It was on that night, the night when it felt particularly painful to be having you stuck in my mind. The night when I could not even bring myself to think of anything else in this world but you you you and why why why. The night when I grasped my chest hard as I faced my long-time fear of letting you go..
As I sat down on my couch, pathetically wrapped in my blanket while resting my heavy head on the sofa head, that I asked myself a question:
“Now that I have decided to move on from the idea of him in my life, to whom should I dance for from now on ?”
And the answer to that question is, my old self, to dance for no one else other than yourself.
Feelings amplify your dance movements. The thoughts of someone whom you perceive as dear to you could bring out wonderful arrays of emotions into your dance. It is through these thoughts that you often decide to let your body go and take control in the first place.
It is true that you may have lost a reason to dance for him. And it hurts because dancing for him was your most favourite thing to do, as you thought about him and how dearly you held him close to your heart.
But now that he had drifted further and further away from your life, are you just going to stop dancing altogether?

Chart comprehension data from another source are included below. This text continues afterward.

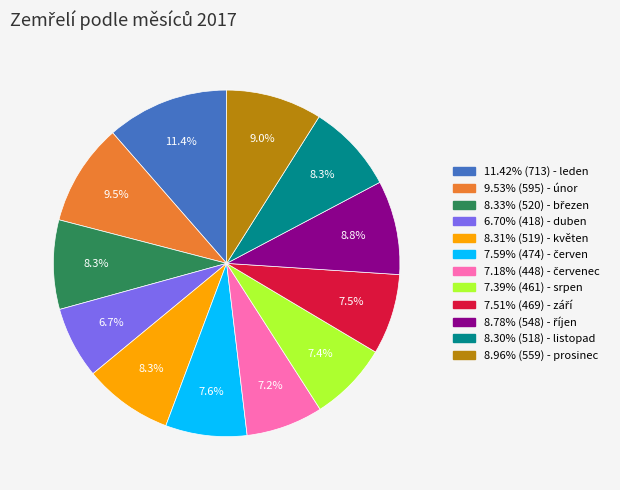

Is there any slice that represents more than half of the pie?

No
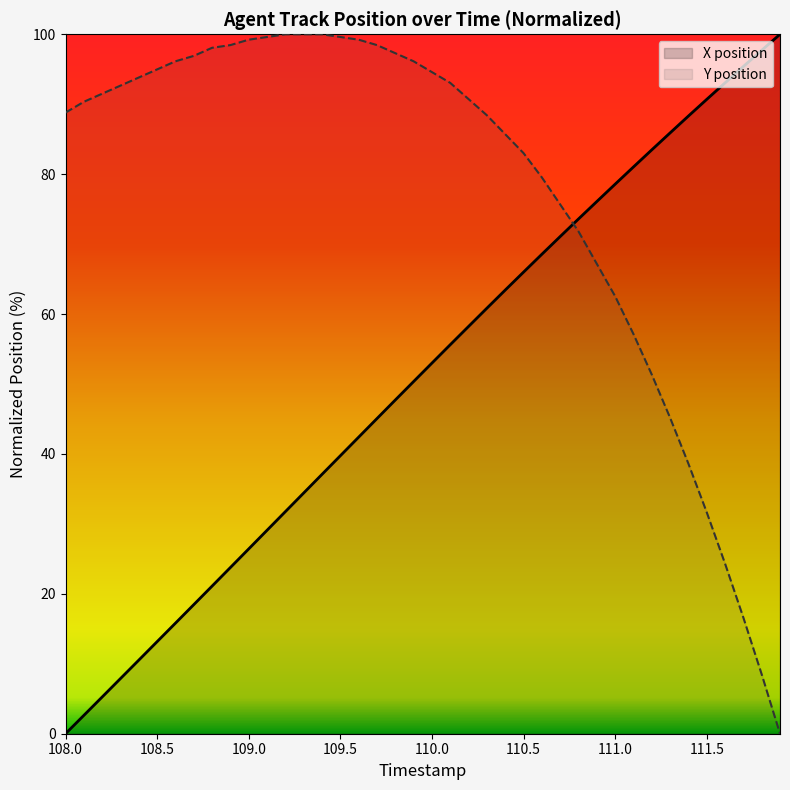

What is the total value across all series at 109.5?

139.4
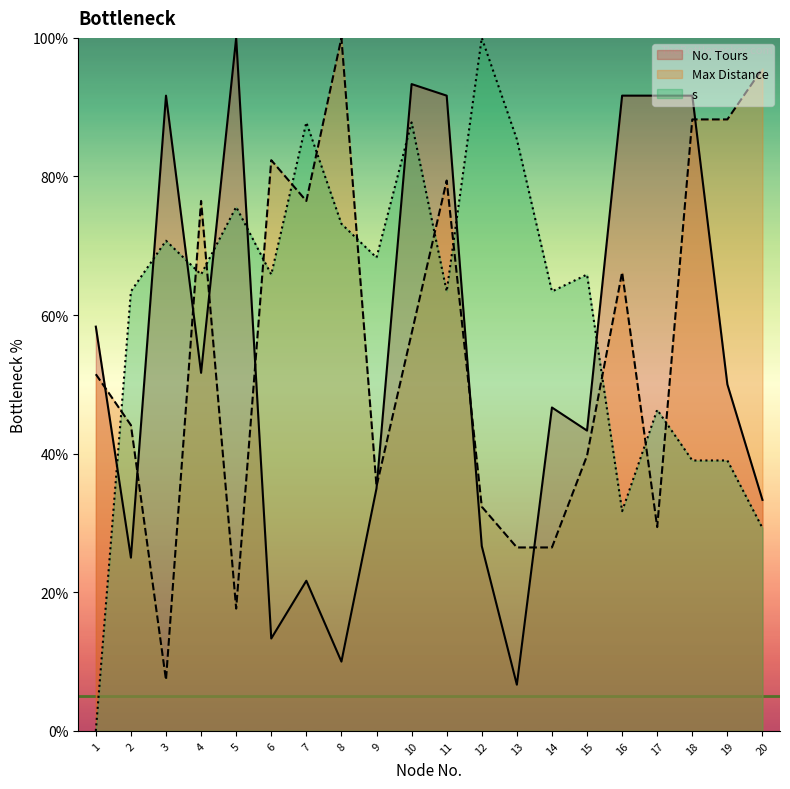

At which label is s (line) closest to 50?

17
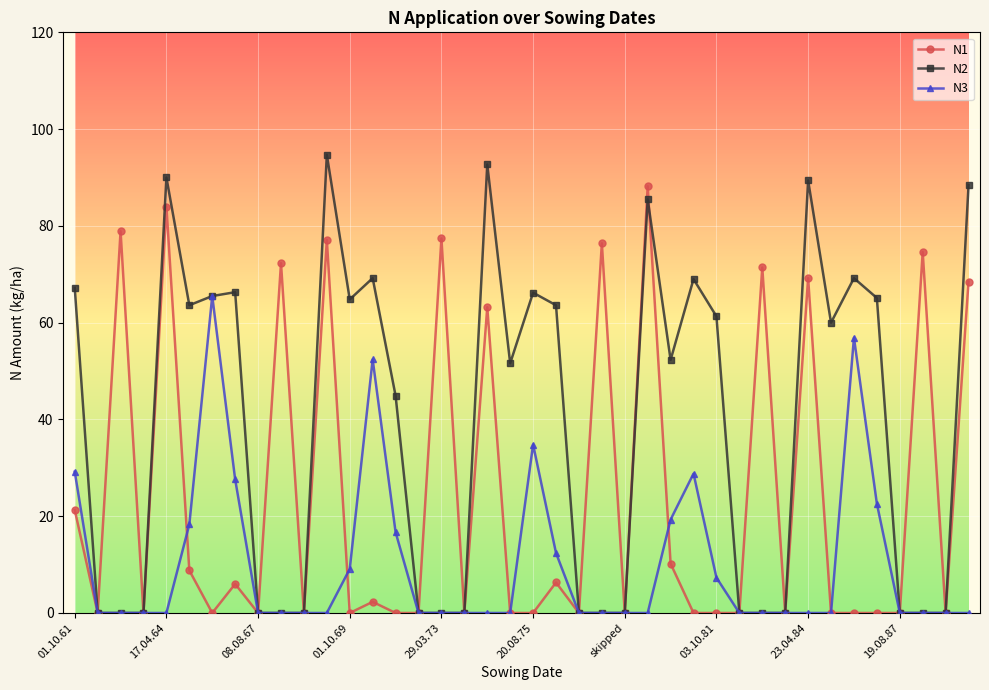

List the series in order of their peak value, highest first.

N2, N1, N3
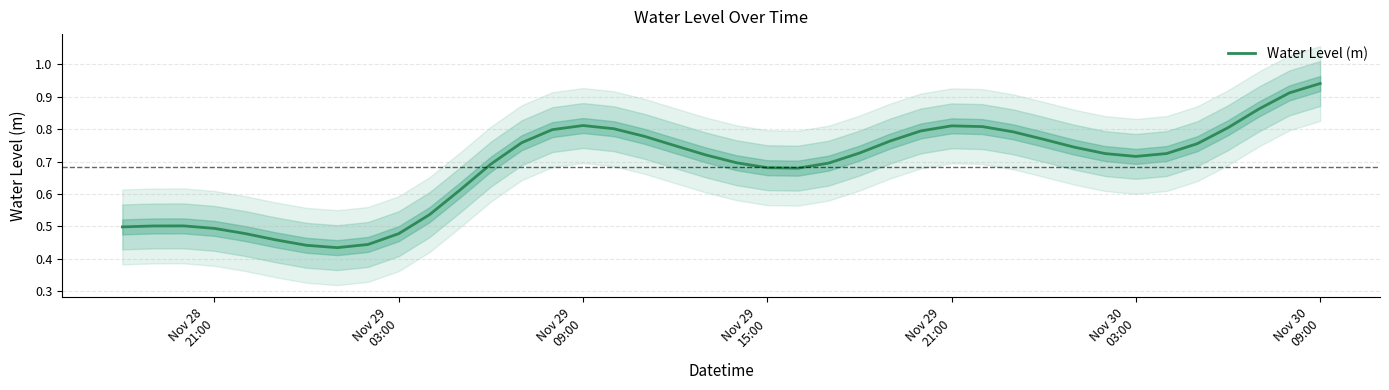

Reading right to left, list all the values displayed in this chart.

0.9	0.9	0.9	0.8	0.8	0.7	0.7	0.7	0.7	0.8	0.8	0.8	0.8	0.8	0.8	0.7	0.7	0.7	0.7	0.7	0.7	0.7	0.8	0.8	0.8	0.8	0.8	0.7	0.6	0.5	0.5	0.4	0.4	0.4	0.5	0.5	0.5	0.5	0.5	0.5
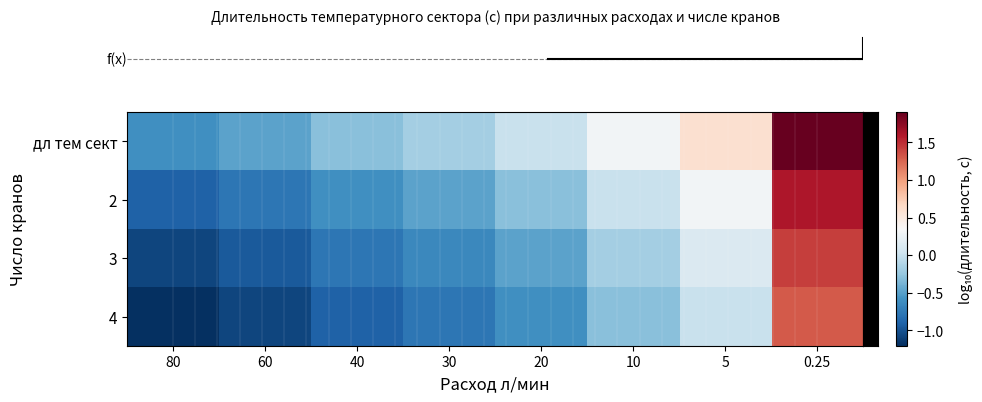

Reading left to right, what are all the values shown in this chart?

row_0: 80=-0.6	60=-0.5	40=-0.3	30=-0.2	20=0.0	10=0.3	5=0.6	0.25=1.9
row_1: 80=-0.9	60=-0.8	40=-0.6	30=-0.5	20=-0.3	10=0.0	5=0.3	0.25=1.6
row_2: 80=-1.1	60=-1.0	40=-0.8	30=-0.7	20=-0.5	10=-0.2	5=0.1	0.25=1.4
row_3: 80=-1.2	60=-1.1	40=-0.9	30=-0.8	20=-0.6	10=-0.3	5=0.0	0.25=1.3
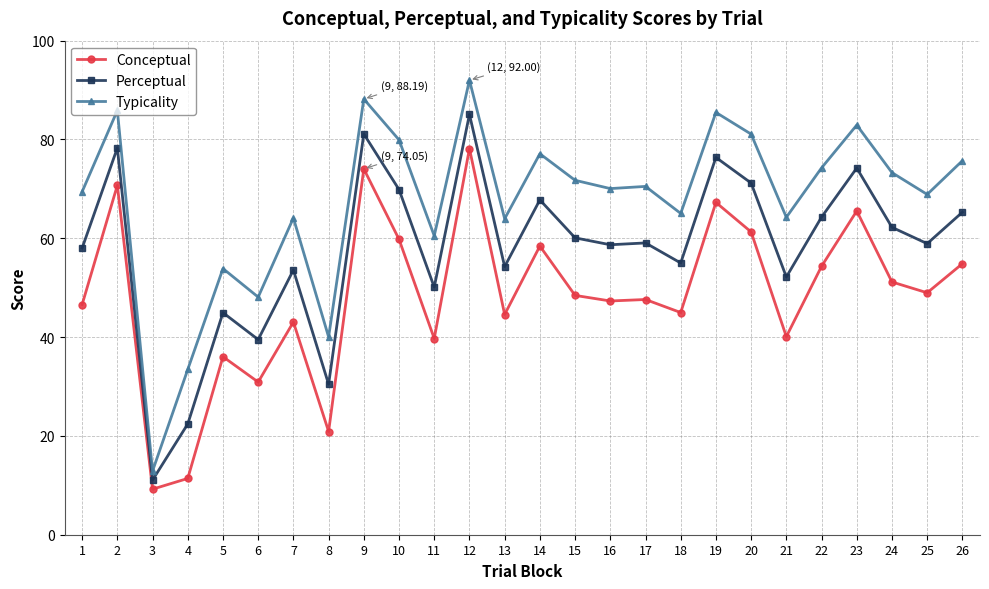

True or false: Conceptual and Typicality intersect in this chart.

False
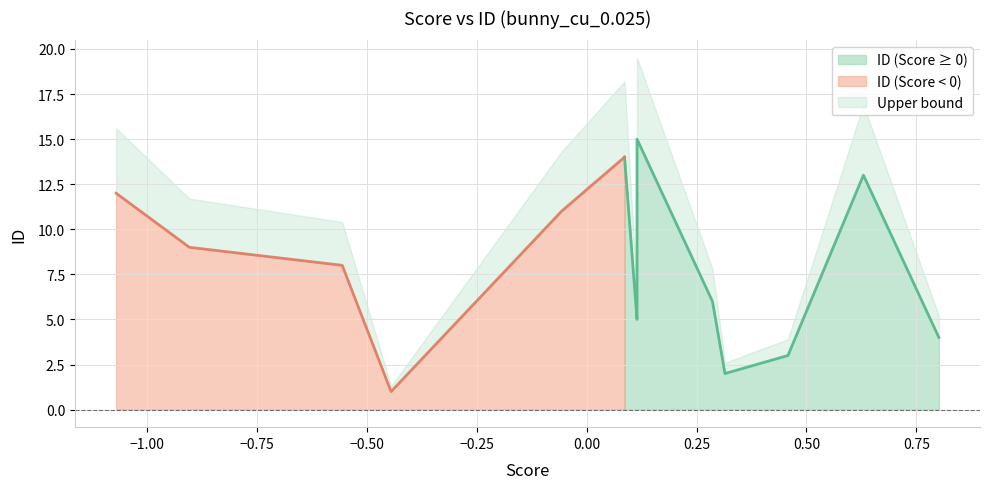

What is the maximum value for ID (Score < 0)?

14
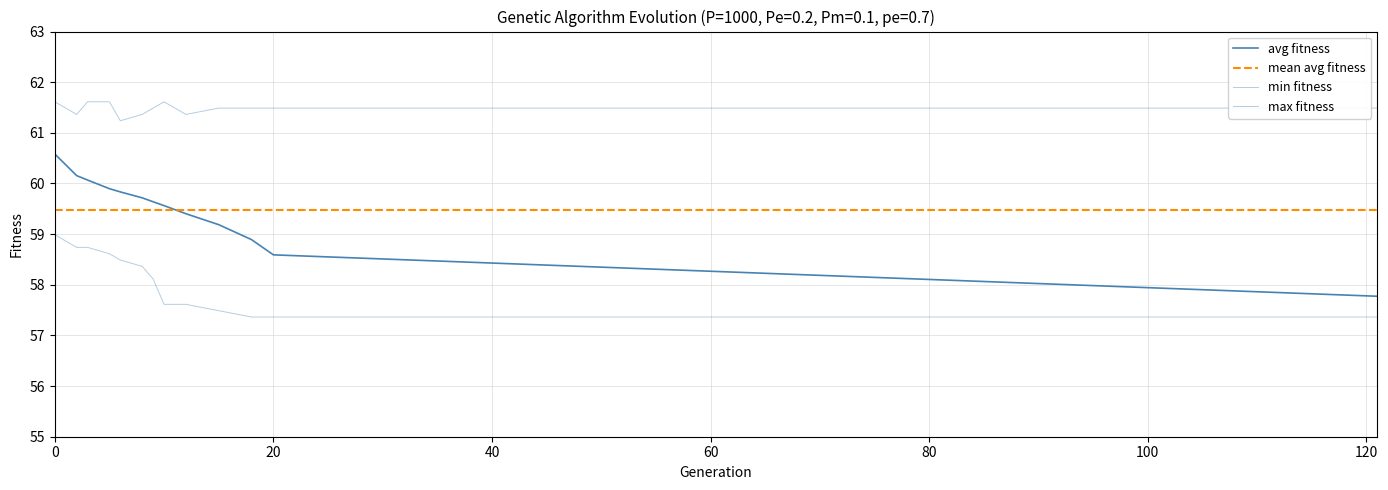

Is the value of max at 3 greater than the value of avg at 9?

Yes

That thought really crossed my mind on that night, you know, the thought of quitting dancing altogether. And I was confounded by it. I had somewhat surprised myself by having thought that I had run out of reasons to dance, that there is no more good enough reasons to continue dancing, even though dancing is the only thing that makes me feel liberated. Dancing brings me to a different world of my own, the only place where I can truly shine.
But now that he’s gone, to whom should I ever dance for again?
It was not until I heard my own voice whispering the word “Yourself..” in my head that I snapped back to reality.
“Yourself” was indeed the answer that I was looking for. You may have lost the reason to dance for him, but you have certainly NOT lost the reason to dance for yourself. And isn’t that the most important of all?
Dance for yourself, and not for anyone else.
Make your own feelings the focus of the dance.
Dance radiantly because you are happy. Dance in melancholy because you are sad.
Dance cheekily when you feel playful. Dance powerfully when you feel confident. Dance delicately when you feel vulnerable.
Let your own emotions be the colours that amplify your dance until you find a good enough reason to be dancing for someone else again.
But at the mean time, and I suggest even after finding that other reason to dance for someone else, do continue to have YOU as the heart of your dance.
Make YOURSELF the reason for YOU to start dancing and continue moving.
Dance for yourself, and no one else.
That way, you will never run out of reasons to dance.